| HN Mirror

Y	Hacker News new \| ask \| show \| jobs

by kuschku 3550 days ago

I do some searching with pgsql with tiny datasets and ts_rank, on a 10GB dataset of 11 million rows (mostly chat data), and get response times for ranking over all of it around 10-100ms on a cheap OVH 5€ VPS.

Query: https://paste.kde.org/pcxyg0fay | Explain: https://explain.depesz.com/s/jN3V (101ms)

Sometimes queries end up even a lot faster, for example the same as above, but searching for "c plus plus", runs in this plan + runtime: https://explain.depesz.com/s/NPOc (11ms)

1 comments

ngrilly 3550 days ago

Thanks a lot for sharing this!

Last time I tried, it was on a machine with a spinning disk... It looks like I should try again with a SSD, which are a lot better with regard to random access.

Your search term is "Quassel". What happens if you search for a term that matches a lot of rows? This is the case where ts_rank is very expensive. I'd be curious to look at the explain of such a low-selectivity query.

link

kuschku 3550 days ago

> What happens if you search for a term that matches a lot of rows? This is the case where ts_rank is very expensive. I'd be curious to look at the explain of such a low-selectivity query.

That’s actually quite unproblematic, if you have the tsvector as its own column (not just as index).

It’s far more problematic to actually load that data from disk.

link

ngrilly 3550 days ago

> That’s actually quite unproblematic, if you have the tsvector as its own column (not just as index).

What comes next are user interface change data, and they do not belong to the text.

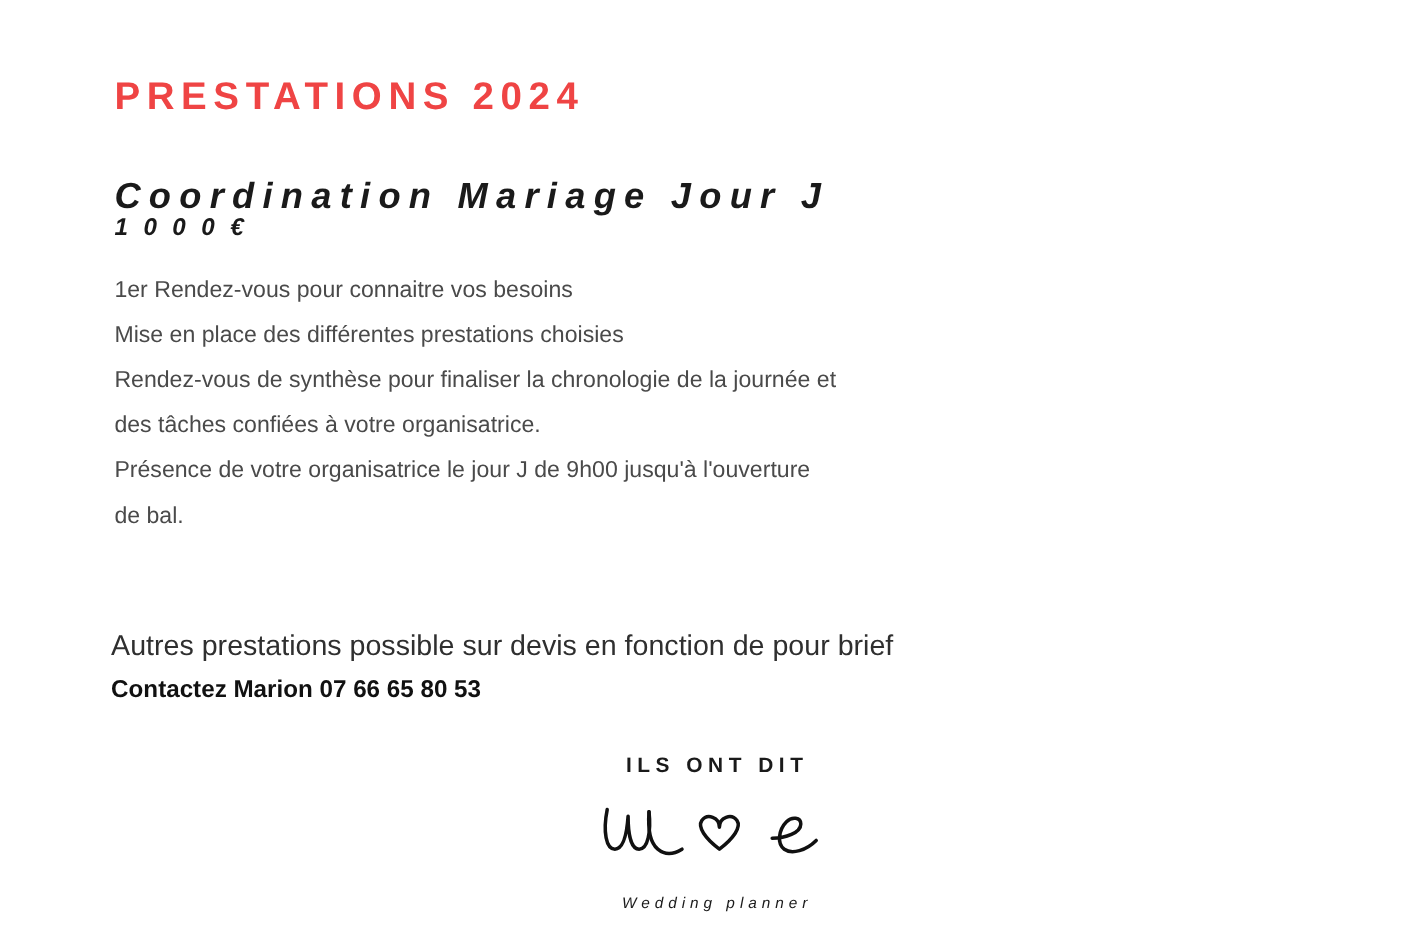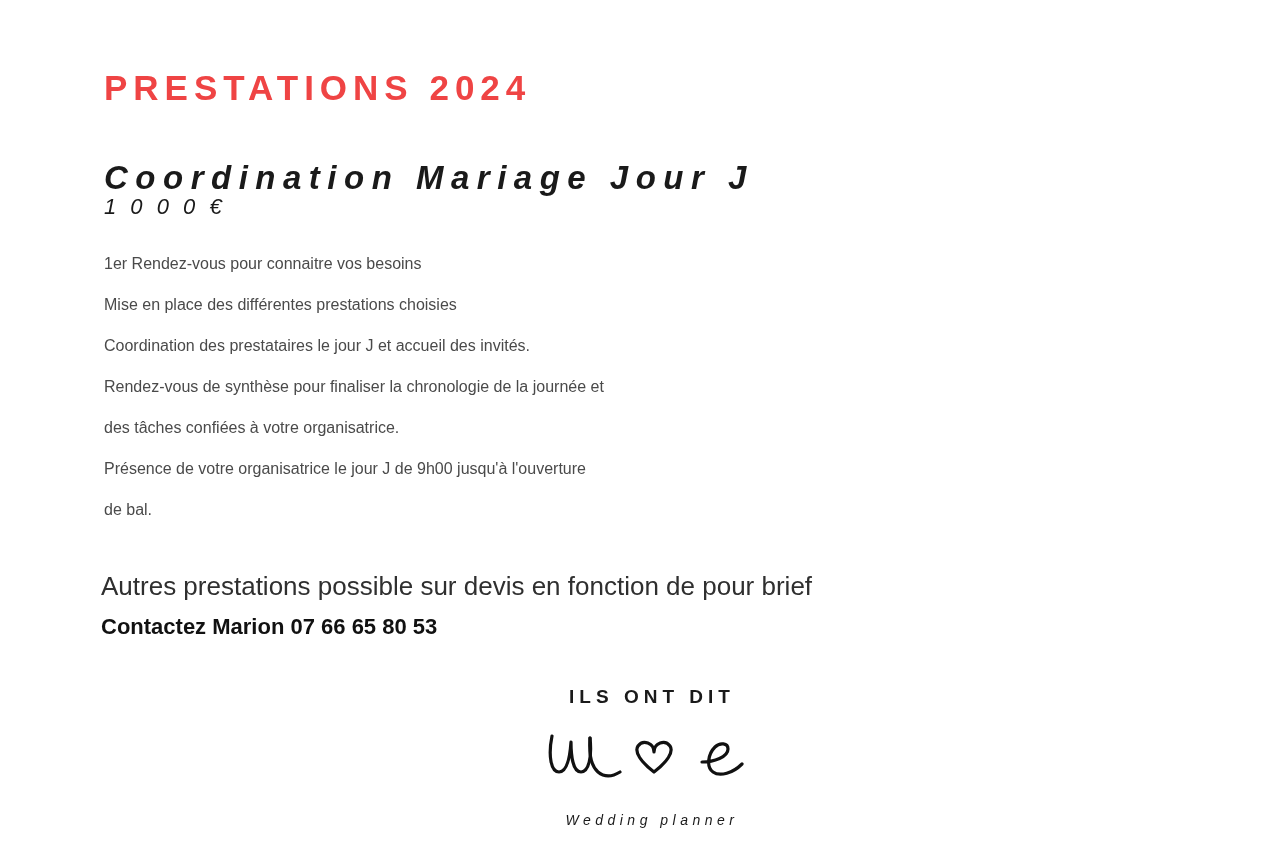--- a/index.html
+++ b/index.html
@@ -52,7 +52,7 @@
     top: 194px;
     font-size: 22px;
     font-style: italic;
-    font-weight: 400;
+    font-weight: 700;
     letter-spacing: 4px;
     color: #1a1a1a;
     white-space: nowrap;

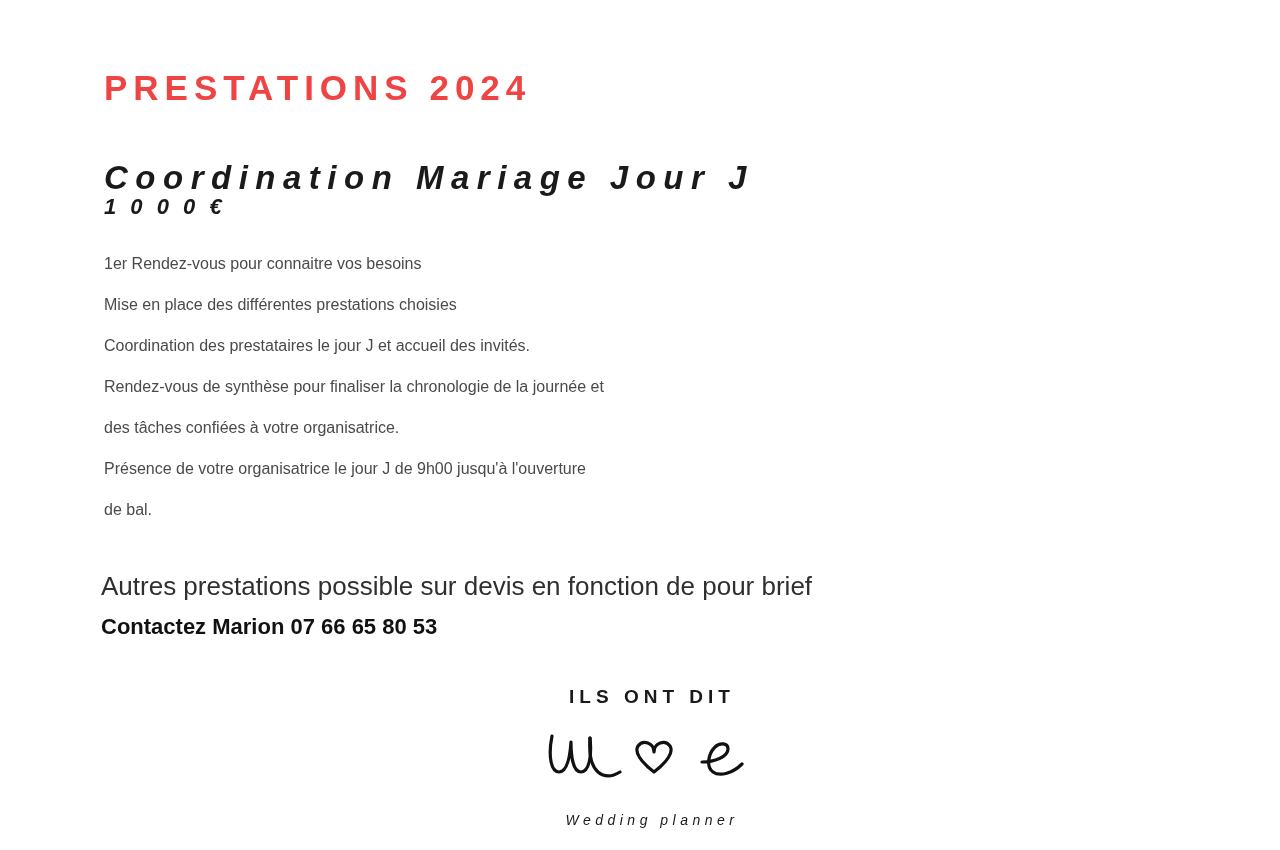--- a/index.html
+++ b/index.html
@@ -65,7 +65,7 @@
     width: 900px;
   }
   .details .line {
-    font-size: 16px;
+    font-size: 21px;
     line-height: 41px;
     color: #4a4a4a;
     font-weight: 400;

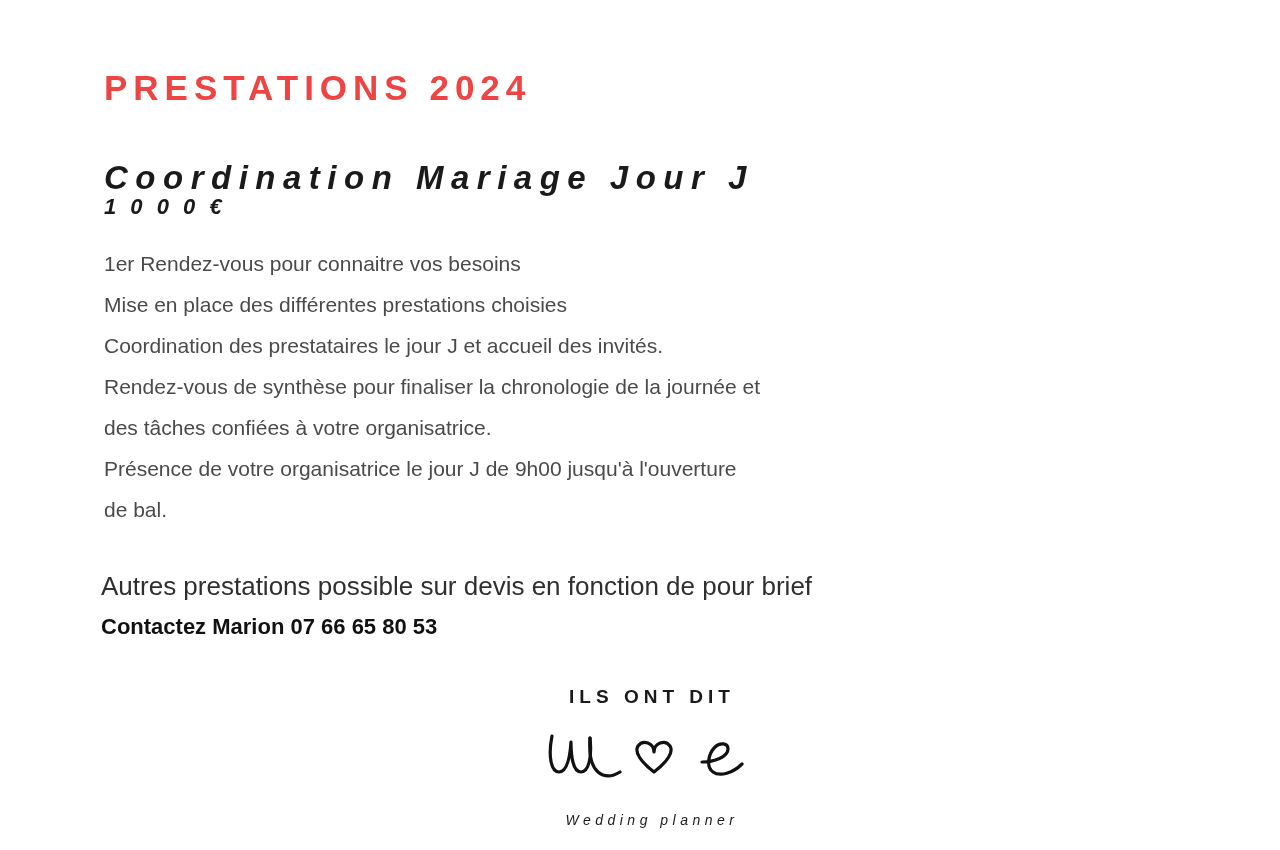--- a/index.html
+++ b/index.html
@@ -136,7 +136,6 @@
   <div class="details">
     <div class="line">1er Rendez-vous pour connaitre vos besoins</div>
     <div class="line">Mise en place des différentes prestations choisies</div>
-    <div class="line">Coordination des prestataires le jour J et accueil des invités.</div>
     <div class="line">Rendez-vous de synthèse pour finaliser la chronologie de la journée et</div>
     <div class="line">des tâches confiées à votre organisatrice.</div>
     <div class="line">Présence de votre organisatrice le jour J de 9h00 jusqu'à l'ouverture</div>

Yes, it works, but it is slow because the tsvector is usually big enough to be stored in a TOAST table, and this produces a lot of random access reads.

This is why there is a project of storing additional information in the GIN (term positions) in order for the index to contain all necessary information for the ranking:

https://wiki.postgresql.org/images/2/25/Full-text_search_in_...

link

kuschku 3550 days ago

> usually big enough to be stored in a TOAST table

Ah, luckily, in my case, that can’t happen – each row’s message contains one IRC message, so at most 512 bytes. That also automatically ensures we’ll never run into TOAST issues.

link

ngrilly 3550 days ago

Now I understand why you didn't suffer from the slow ranking issue. In my test case, text is longer and triggers the TOAST management code.

link

kuschku 3550 days ago

Yeah, if your vectors are in TOAST, you really have a huge issue with ranking. There’s no simple way to get around that, except with customized solutions like Lucene/Solr/ES

link